═══ MATERIAL FOR THE TASK ═══

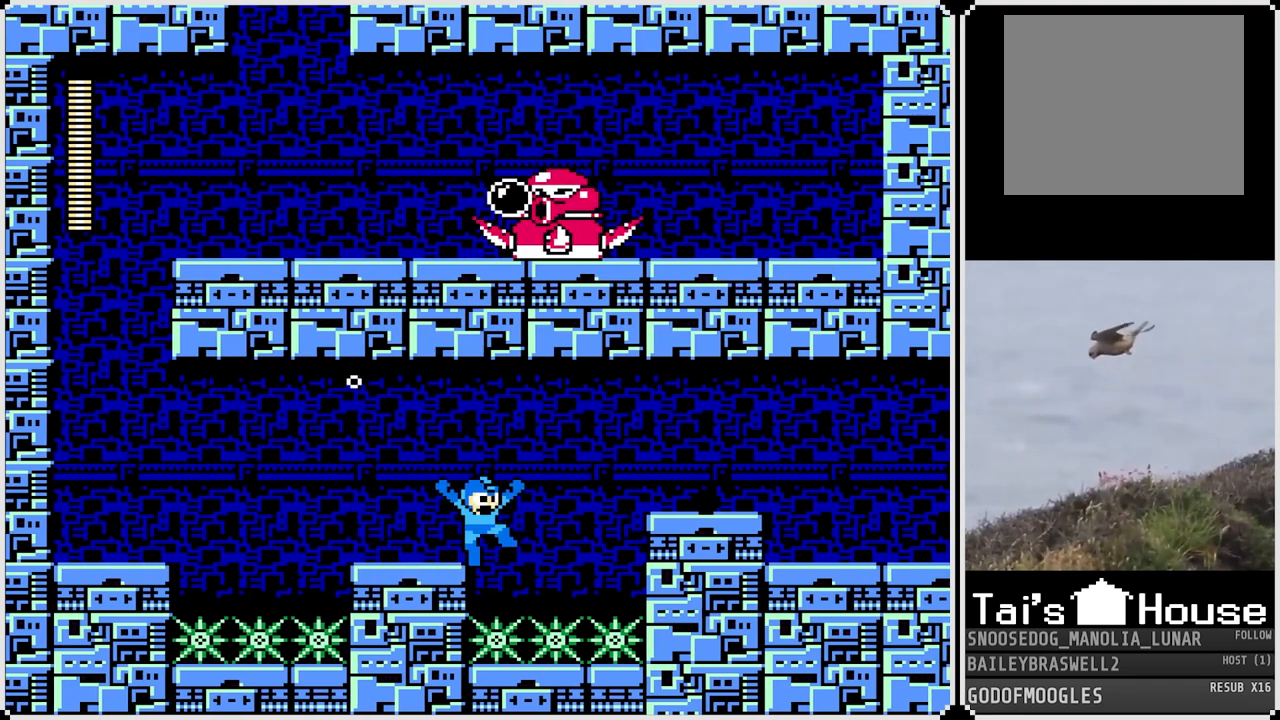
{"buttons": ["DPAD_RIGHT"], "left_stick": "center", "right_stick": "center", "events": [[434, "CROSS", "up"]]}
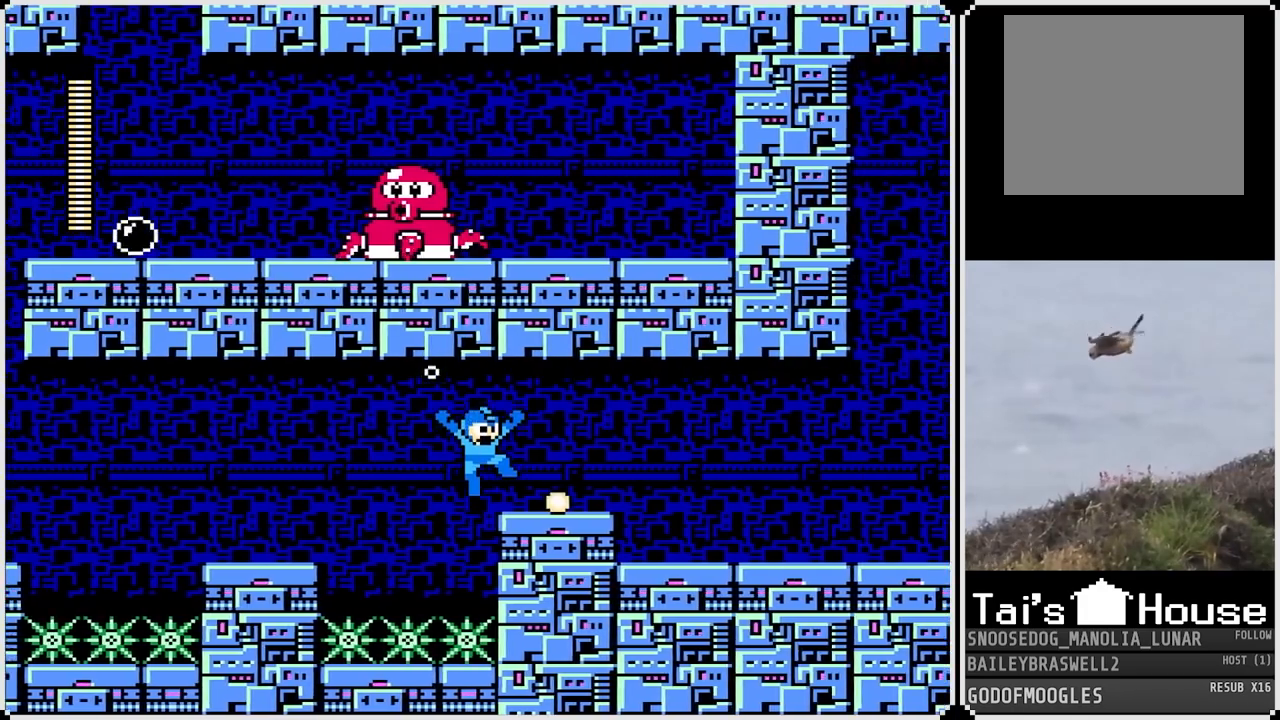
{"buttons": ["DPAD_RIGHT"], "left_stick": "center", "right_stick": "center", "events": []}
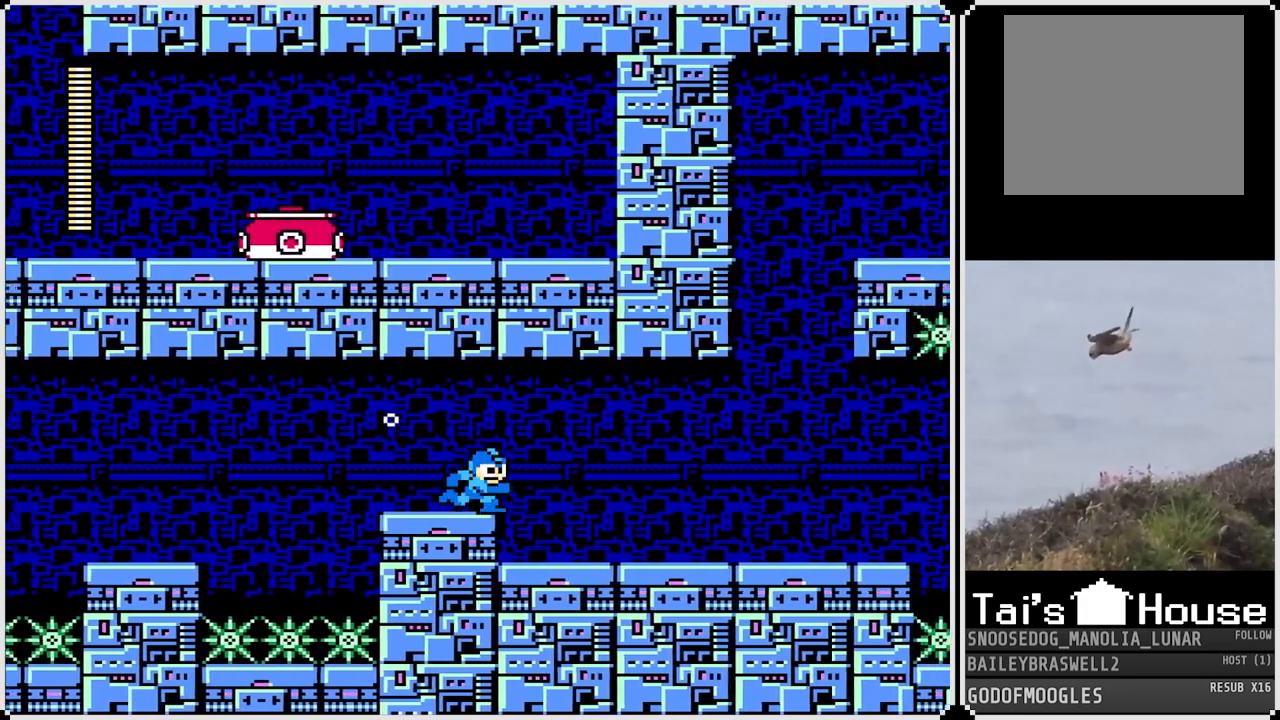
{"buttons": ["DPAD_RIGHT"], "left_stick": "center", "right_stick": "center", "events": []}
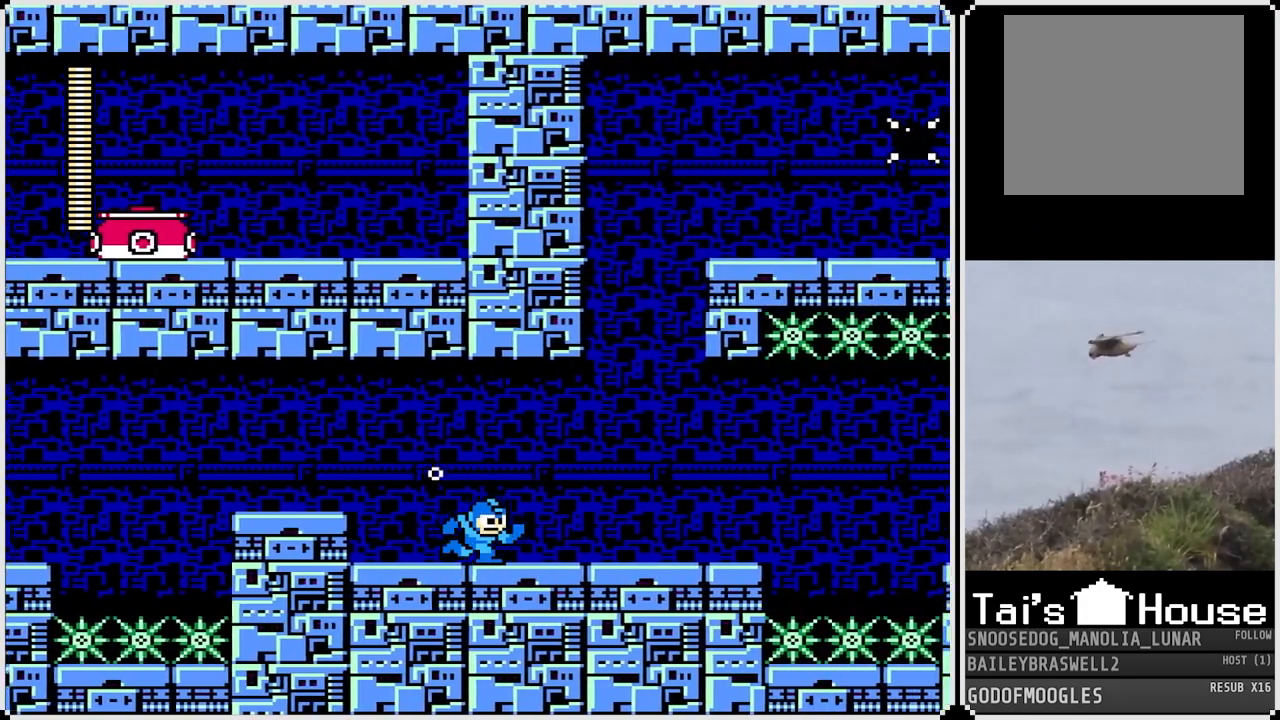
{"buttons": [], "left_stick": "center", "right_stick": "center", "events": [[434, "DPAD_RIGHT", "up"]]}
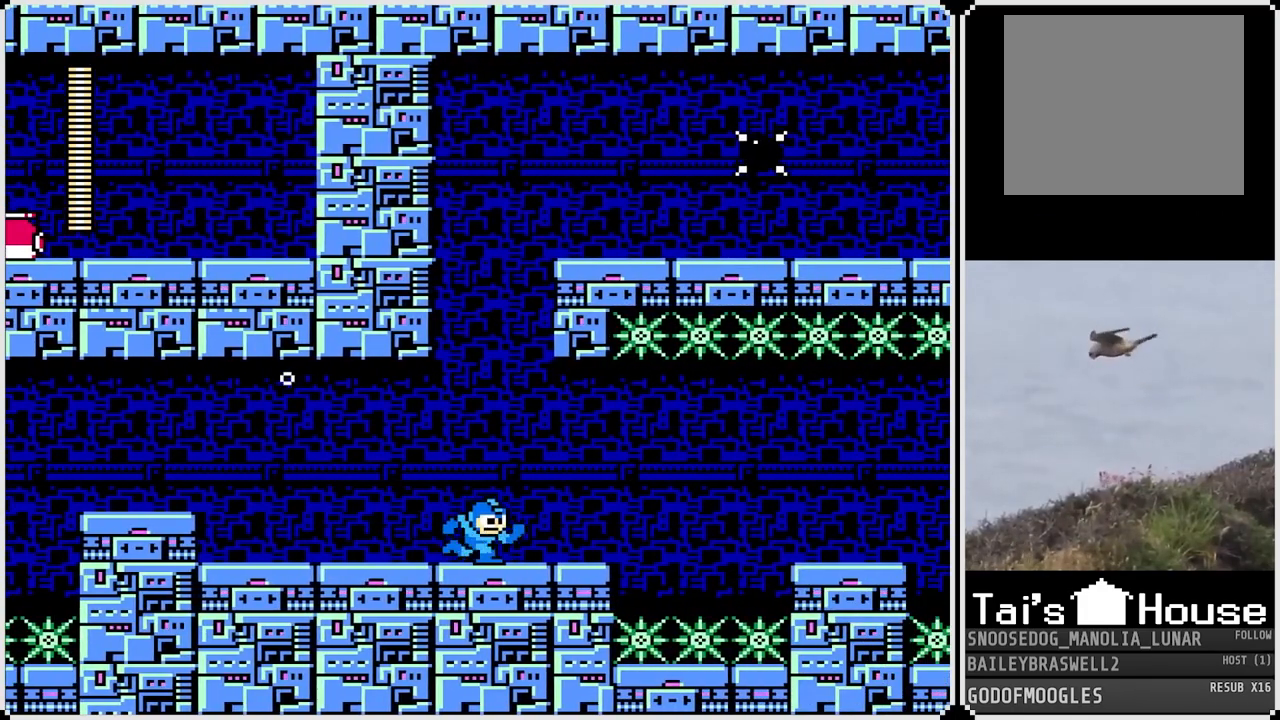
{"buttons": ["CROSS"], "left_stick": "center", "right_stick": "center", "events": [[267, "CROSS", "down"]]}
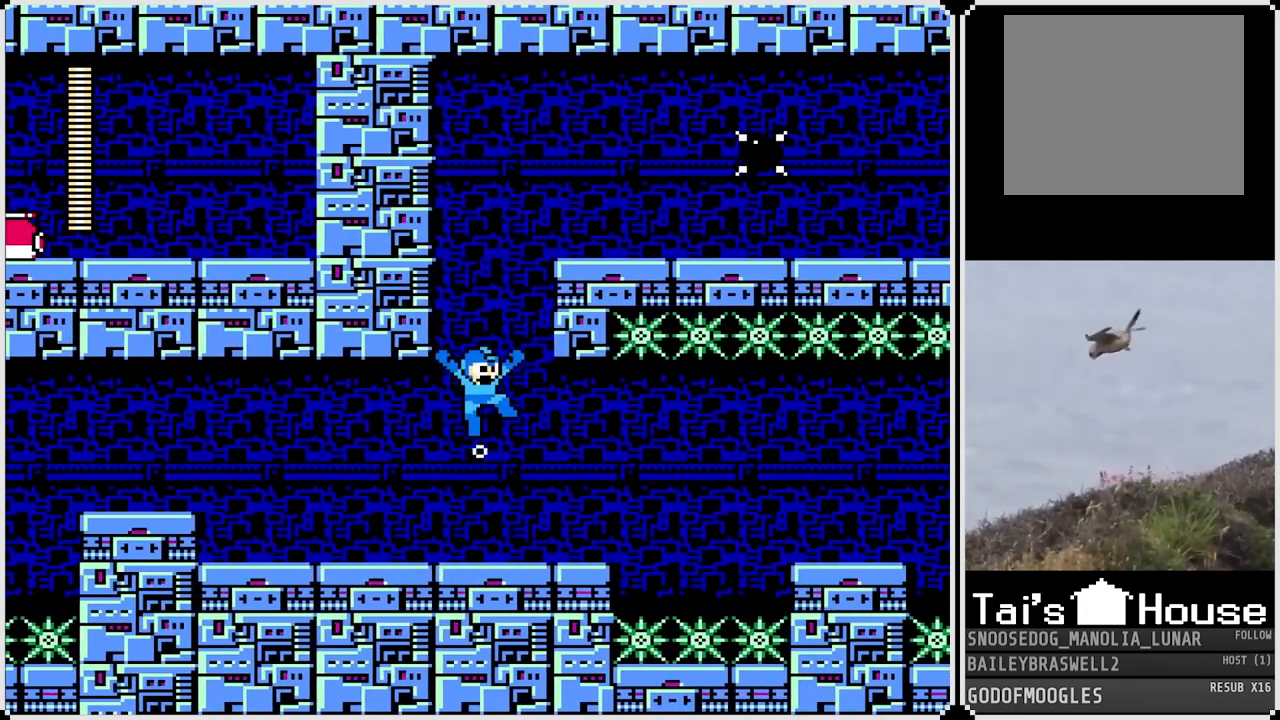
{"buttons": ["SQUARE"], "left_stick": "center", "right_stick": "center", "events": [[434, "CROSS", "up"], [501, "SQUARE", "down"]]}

═══

Could you print all of the entries above exactly as written, minus the pictures?

__RESULT BELOW__
{"buttons": ["DPAD_RIGHT"], "left_stick": "center", "right_stick": "center", "events": [[434, "CROSS", "up"]]}
{"buttons": ["DPAD_RIGHT"], "left_stick": "center", "right_stick": "center", "events": []}
{"buttons": ["DPAD_RIGHT"], "left_stick": "center", "right_stick": "center", "events": []}
{"buttons": [], "left_stick": "center", "right_stick": "center", "events": [[434, "DPAD_RIGHT", "up"]]}
{"buttons": ["CROSS"], "left_stick": "center", "right_stick": "center", "events": [[267, "CROSS", "down"]]}
{"buttons": ["SQUARE"], "left_stick": "center", "right_stick": "center", "events": [[434, "CROSS", "up"], [501, "SQUARE", "down"]]}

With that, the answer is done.